Directions:
Check each line below for "yaml" and give the count of those that have it, nothing else.

Data section:
******
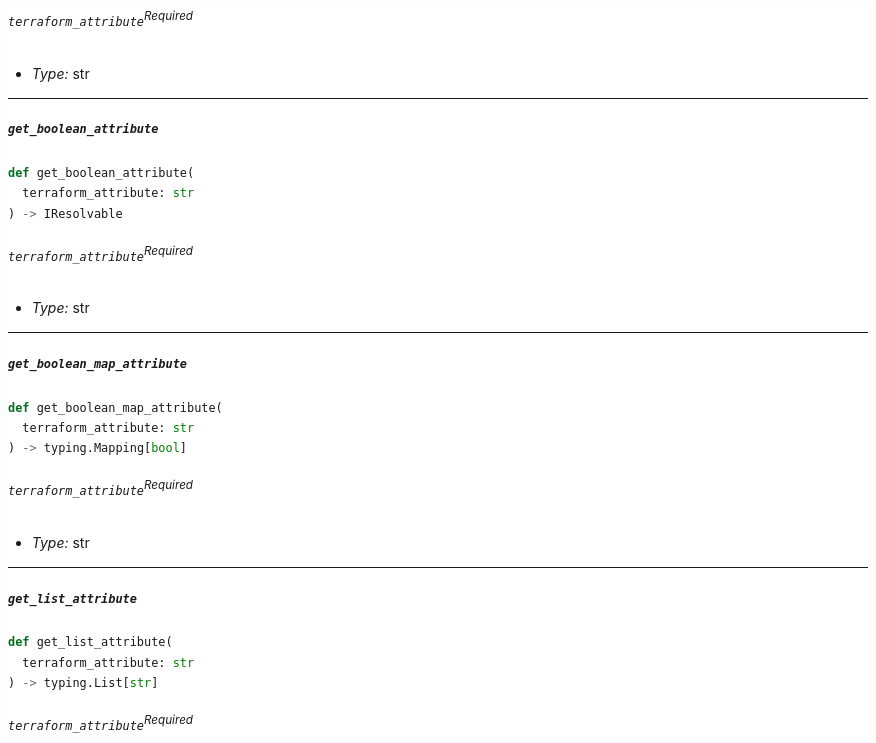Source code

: ###### `terraform_attribute`<sup>Required</sup> <a name="terraform_attribute" id="@cdktf/provider-okta.appOauth.AppOauth.getAnyMapAttribute.parameter.terraformAttribute"></a>

- *Type:* str

---

##### `get_boolean_attribute` <a name="get_boolean_attribute" id="@cdktf/provider-okta.appOauth.AppOauth.getBooleanAttribute"></a>

```python
def get_boolean_attribute(
  terraform_attribute: str
) -> IResolvable
```

###### `terraform_attribute`<sup>Required</sup> <a name="terraform_attribute" id="@cdktf/provider-okta.appOauth.AppOauth.getBooleanAttribute.parameter.terraformAttribute"></a>

- *Type:* str

---

##### `get_boolean_map_attribute` <a name="get_boolean_map_attribute" id="@cdktf/provider-okta.appOauth.AppOauth.getBooleanMapAttribute"></a>

```python
def get_boolean_map_attribute(
  terraform_attribute: str
) -> typing.Mapping[bool]
```

###### `terraform_attribute`<sup>Required</sup> <a name="terraform_attribute" id="@cdktf/provider-okta.appOauth.AppOauth.getBooleanMapAttribute.parameter.terraformAttribute"></a>

- *Type:* str

---

##### `get_list_attribute` <a name="get_list_attribute" id="@cdktf/provider-okta.appOauth.AppOauth.getListAttribute"></a>

```python
def get_list_attribute(
  terraform_attribute: str
) -> typing.List[str]
```

###### `terraform_attribute`<sup>Required</sup> <a name="terraform_attribute" id="@cdktf/provider-okta.appOauth.AppOauth.getListAttribute.parameter.terraformAttribute"></a>
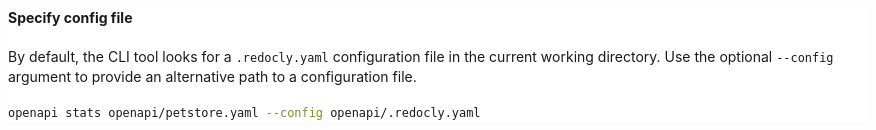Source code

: 

#### Specify config file

By default, the CLI tool looks for a `.redocly.yaml` configuration file in the current working directory. Use the optional `--config` argument to provide an alternative path to a configuration file.


```bash
openapi stats openapi/petstore.yaml --config openapi/.redocly.yaml
```
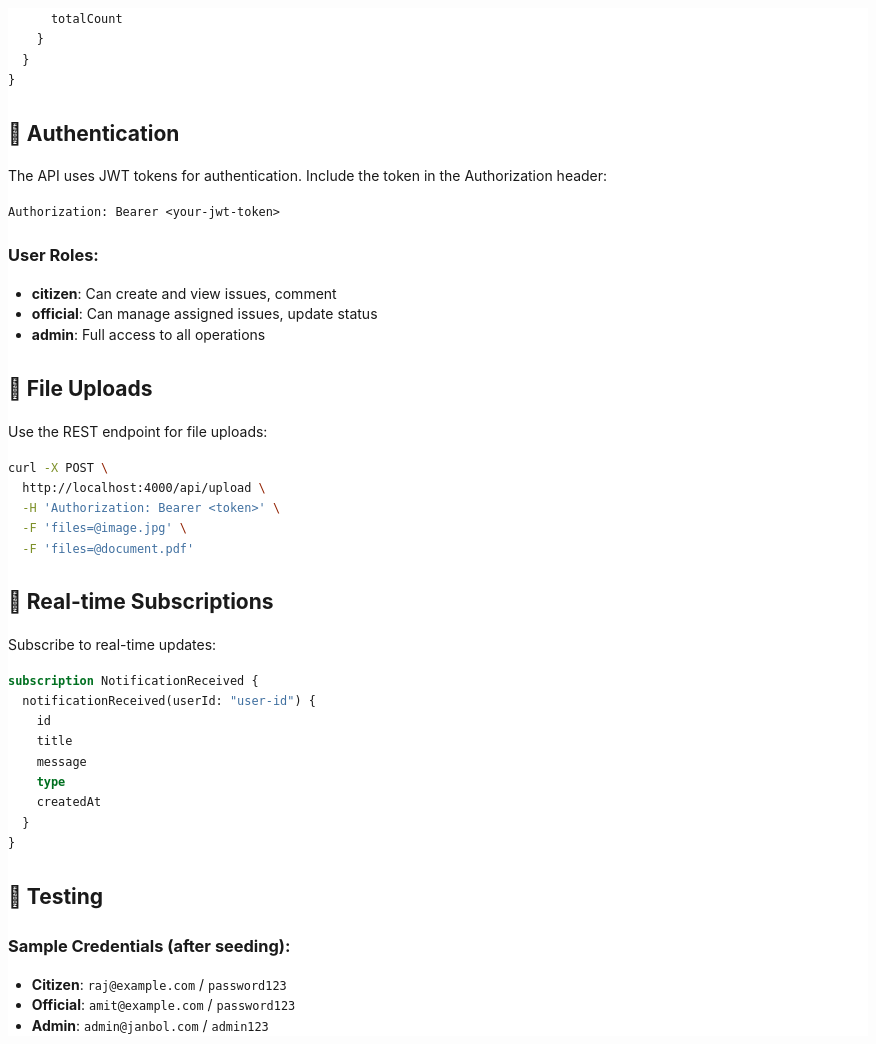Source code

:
 ```graphql
      totalCount
    }
  }
}
```

## 🔐 Authentication

The API uses JWT tokens for authentication. Include the token in the Authorization header:

```
Authorization: Bearer <your-jwt-token>
```

### User Roles:
- **citizen**: Can create and view issues, comment
- **official**: Can manage assigned issues, update status
- **admin**: Full access to all operations

## 📁 File Uploads

Use the REST endpoint for file uploads:

```bash
curl -X POST \
  http://localhost:4000/api/upload \
  -H 'Authorization: Bearer <token>' \
  -F 'files=@image.jpg' \
  -F 'files=@document.pdf'
```

## 🔄 Real-time Subscriptions

Subscribe to real-time updates:

```graphql
subscription NotificationReceived {
  notificationReceived(userId: "user-id") {
    id
    title
    message
    type
    createdAt
  }
}
```

## 🧪 Testing

### Sample Credentials (after seeding):
- **Citizen**: `raj@example.com` / `password123`
- **Official**: `amit@example.com` / `password123`
- **Admin**: `admin@janbol.com` / `admin123`
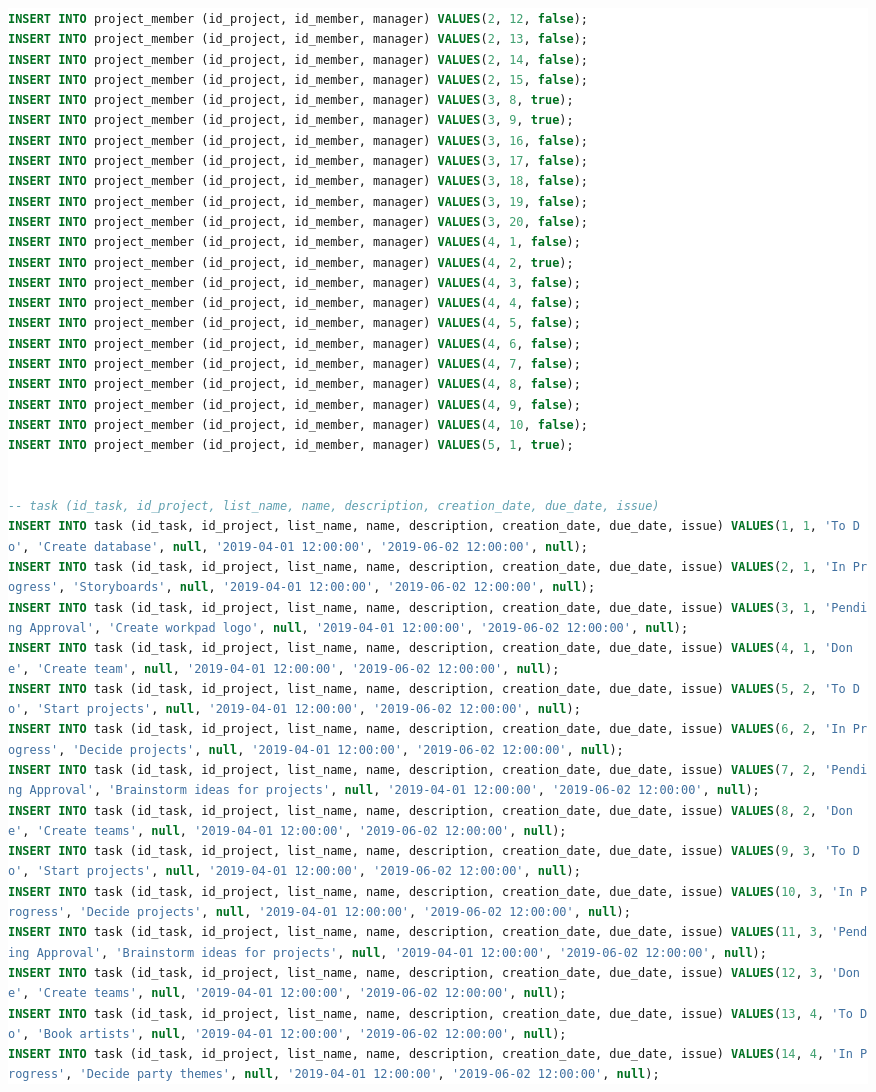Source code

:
 ```sql
INSERT INTO project_member (id_project, id_member, manager) VALUES(2, 12, false);
INSERT INTO project_member (id_project, id_member, manager) VALUES(2, 13, false);
INSERT INTO project_member (id_project, id_member, manager) VALUES(2, 14, false);
INSERT INTO project_member (id_project, id_member, manager) VALUES(2, 15, false);
INSERT INTO project_member (id_project, id_member, manager) VALUES(3, 8, true);
INSERT INTO project_member (id_project, id_member, manager) VALUES(3, 9, true);
INSERT INTO project_member (id_project, id_member, manager) VALUES(3, 16, false);
INSERT INTO project_member (id_project, id_member, manager) VALUES(3, 17, false);
INSERT INTO project_member (id_project, id_member, manager) VALUES(3, 18, false);
INSERT INTO project_member (id_project, id_member, manager) VALUES(3, 19, false);
INSERT INTO project_member (id_project, id_member, manager) VALUES(3, 20, false);
INSERT INTO project_member (id_project, id_member, manager) VALUES(4, 1, false);
INSERT INTO project_member (id_project, id_member, manager) VALUES(4, 2, true);
INSERT INTO project_member (id_project, id_member, manager) VALUES(4, 3, false);
INSERT INTO project_member (id_project, id_member, manager) VALUES(4, 4, false);
INSERT INTO project_member (id_project, id_member, manager) VALUES(4, 5, false);
INSERT INTO project_member (id_project, id_member, manager) VALUES(4, 6, false);
INSERT INTO project_member (id_project, id_member, manager) VALUES(4, 7, false);
INSERT INTO project_member (id_project, id_member, manager) VALUES(4, 8, false);
INSERT INTO project_member (id_project, id_member, manager) VALUES(4, 9, false);
INSERT INTO project_member (id_project, id_member, manager) VALUES(4, 10, false);
INSERT INTO project_member (id_project, id_member, manager) VALUES(5, 1, true);


-- task (id_task, id_project, list_name, name, description, creation_date, due_date, issue)
INSERT INTO task (id_task, id_project, list_name, name, description, creation_date, due_date, issue) VALUES(1, 1, 'To Do', 'Create database', null, '2019-04-01 12:00:00', '2019-06-02 12:00:00', null);
INSERT INTO task (id_task, id_project, list_name, name, description, creation_date, due_date, issue) VALUES(2, 1, 'In Progress', 'Storyboards', null, '2019-04-01 12:00:00', '2019-06-02 12:00:00', null);
INSERT INTO task (id_task, id_project, list_name, name, description, creation_date, due_date, issue) VALUES(3, 1, 'Pending Approval', 'Create workpad logo', null, '2019-04-01 12:00:00', '2019-06-02 12:00:00', null);
INSERT INTO task (id_task, id_project, list_name, name, description, creation_date, due_date, issue) VALUES(4, 1, 'Done', 'Create team', null, '2019-04-01 12:00:00', '2019-06-02 12:00:00', null);
INSERT INTO task (id_task, id_project, list_name, name, description, creation_date, due_date, issue) VALUES(5, 2, 'To Do', 'Start projects', null, '2019-04-01 12:00:00', '2019-06-02 12:00:00', null);
INSERT INTO task (id_task, id_project, list_name, name, description, creation_date, due_date, issue) VALUES(6, 2, 'In Progress', 'Decide projects', null, '2019-04-01 12:00:00', '2019-06-02 12:00:00', null);
INSERT INTO task (id_task, id_project, list_name, name, description, creation_date, due_date, issue) VALUES(7, 2, 'Pending Approval', 'Brainstorm ideas for projects', null, '2019-04-01 12:00:00', '2019-06-02 12:00:00', null);
INSERT INTO task (id_task, id_project, list_name, name, description, creation_date, due_date, issue) VALUES(8, 2, 'Done', 'Create teams', null, '2019-04-01 12:00:00', '2019-06-02 12:00:00', null);
INSERT INTO task (id_task, id_project, list_name, name, description, creation_date, due_date, issue) VALUES(9, 3, 'To Do', 'Start projects', null, '2019-04-01 12:00:00', '2019-06-02 12:00:00', null);
INSERT INTO task (id_task, id_project, list_name, name, description, creation_date, due_date, issue) VALUES(10, 3, 'In Progress', 'Decide projects', null, '2019-04-01 12:00:00', '2019-06-02 12:00:00', null);
INSERT INTO task (id_task, id_project, list_name, name, description, creation_date, due_date, issue) VALUES(11, 3, 'Pending Approval', 'Brainstorm ideas for projects', null, '2019-04-01 12:00:00', '2019-06-02 12:00:00', null);
INSERT INTO task (id_task, id_project, list_name, name, description, creation_date, due_date, issue) VALUES(12, 3, 'Done', 'Create teams', null, '2019-04-01 12:00:00', '2019-06-02 12:00:00', null);
INSERT INTO task (id_task, id_project, list_name, name, description, creation_date, due_date, issue) VALUES(13, 4, 'To Do', 'Book artists', null, '2019-04-01 12:00:00', '2019-06-02 12:00:00', null);
INSERT INTO task (id_task, id_project, list_name, name, description, creation_date, due_date, issue) VALUES(14, 4, 'In Progress', 'Decide party themes', null, '2019-04-01 12:00:00', '2019-06-02 12:00:00', null);
```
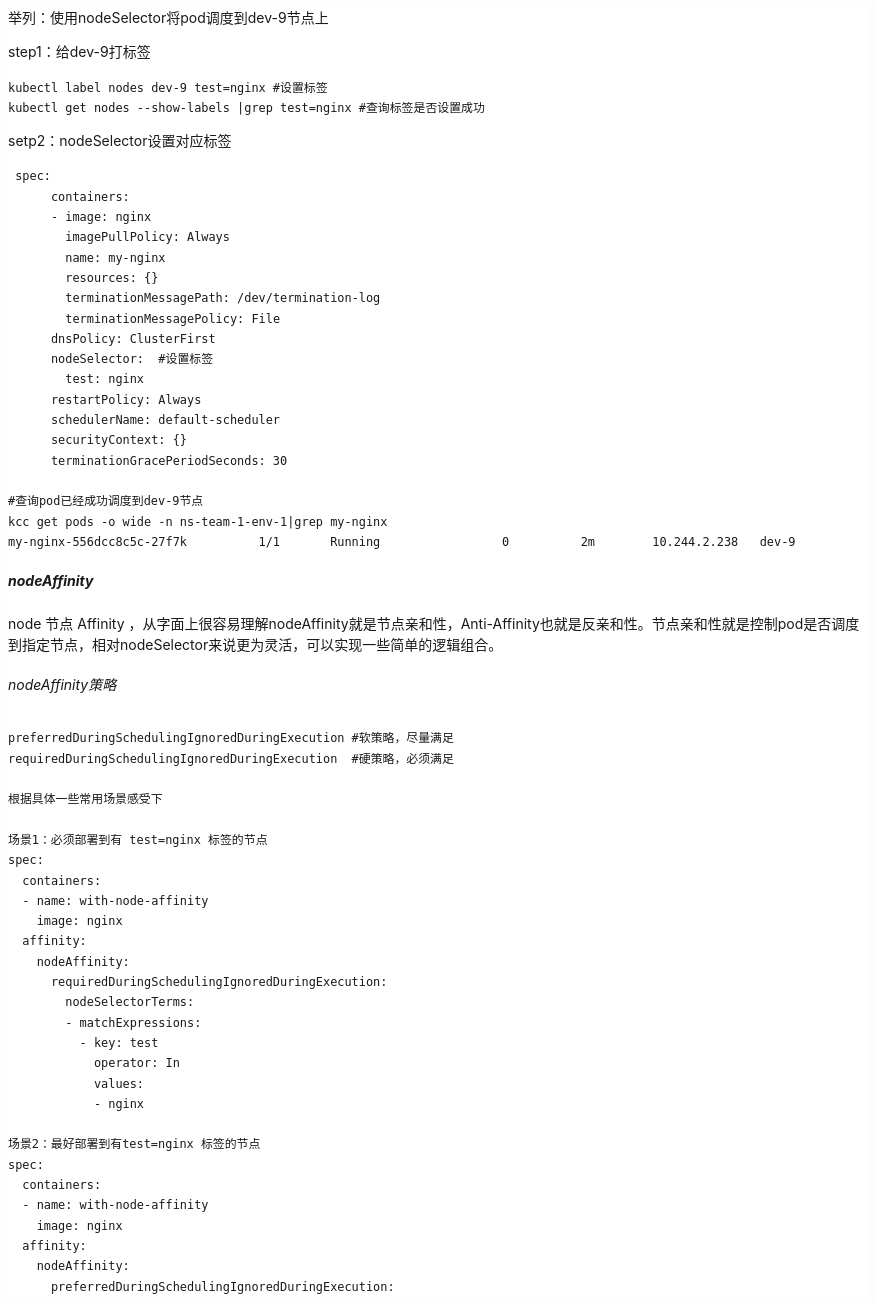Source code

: 举列：使用nodeSelector将pod调度到dev-9节点上

step1：给dev-9打标签
```
kubectl label nodes dev-9 test=nginx #设置标签
kubectl get nodes --show-labels |grep test=nginx #查询标签是否设置成功
```
setp2：nodeSelector设置对应标签

```
 spec:
      containers:
      - image: nginx
        imagePullPolicy: Always
        name: my-nginx
        resources: {}
        terminationMessagePath: /dev/termination-log
        terminationMessagePolicy: File
      dnsPolicy: ClusterFirst
      nodeSelector:  #设置标签
        test: nginx
      restartPolicy: Always
      schedulerName: default-scheduler
      securityContext: {}
      terminationGracePeriodSeconds: 30
      
#查询pod已经成功调度到dev-9节点      
kcc get pods -o wide -n ns-team-1-env-1|grep my-nginx
my-nginx-556dcc8c5c-27f7k          1/1       Running                 0          2m        10.244.2.238   dev-9
```
##### nodeAffinity
node 节点 Affinity ，从字面上很容易理解nodeAffinity就是节点亲和性，Anti-Affinity也就是反亲和性。节点亲和性就是控制pod是否调度到指定节点，相对nodeSelector来说更为灵活，可以实现一些简单的逻辑组合。

###### nodeAffinity策略

```
preferredDuringSchedulingIgnoredDuringExecution #软策略，尽量满足
requiredDuringSchedulingIgnoredDuringExecution  #硬策略，必须满足

根据具体一些常用场景感受下

场景1：必须部署到有 test=nginx 标签的节点
spec:
  containers:
  - name: with-node-affinity
    image: nginx
  affinity:
    nodeAffinity:
      requiredDuringSchedulingIgnoredDuringExecution:
        nodeSelectorTerms:
        - matchExpressions:
          - key: test
            operator: In
            values:
            - nginx

场景2：最好部署到有test=nginx 标签的节点
spec:
  containers:
  - name: with-node-affinity
    image: nginx
  affinity:
    nodeAffinity:
      preferredDuringSchedulingIgnoredDuringExecution:
```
******
Task output:
2